Coaches balance "competitive character" with common sense - intensity with perspective. Here's a great quote from Clint Hurdle, "don't hide from The Standard you helped to create."
I like the saying, "Learn to love your losses." That's how humans grow - by making better decisions. Our parents teach us, "Don't play in the traffic" and "If you play with fire, you get burned." Seek growth as individuals and teams within "The Standard."
Coach Scott Celli and his assistants teach The Standard. It’s never been “We win every game.” Slogans don’t win games. Standards do. Teamwork makes teams more. Play consistent, aggressive volleyball and — as Bill Walsh said — “the score takes care of itself.”

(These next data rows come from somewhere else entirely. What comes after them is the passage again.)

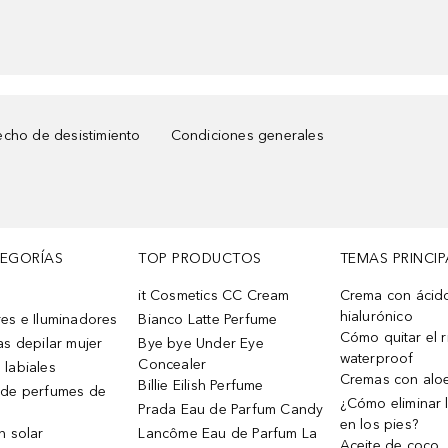
cho de desistimiento
Condiciones generales
TEGORÍAS
TOP PRODUCTOS
TEMAS PRINCIP
it Cosmetics CC Cream
Crema con ácid
hialurónico
es e Iluminadores
Bianco Latte Perfume
Cómo quitar el r
as depilar mujer
Bye bye Under Eye
waterproof
Concealer
 labiales
Cremas con alo
Billie Eilish Perfume
 de perfumes de
¿Cómo eliminar l
Prada Eau de Parfum Candy
en los pies?
n solar
Lancôme Eau de Parfum La
Aceite de coco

Coach Clint Hurdle also says in "Hurdle-isms":
"A slogan that's not posted in a clubhouse or on a whiteboard: “Let's be OK.” I understand there are days that OK is the best you've got. However, when you can look around the room into each other's eyes and see your teammate coming up short, you can raise him up. That's what good teams do. That's what good teammates do. There are no weak links."
Empathy matters. Years ago we had lost a Middle School basketball game. Our best player said, "I played terrible. We lost because of me. I'm sorry." Her teammate, Bella Federico, went up to her, put her arm around her and said, "We win as a team and we lose as a team." Bella didn't allow the team or her teammate to stay "not OK."
The Standard isn’t perfection - it’s connection. It’s how teams hold each other accountable without tearing each other down. When everyone owns it, nobody hides from it.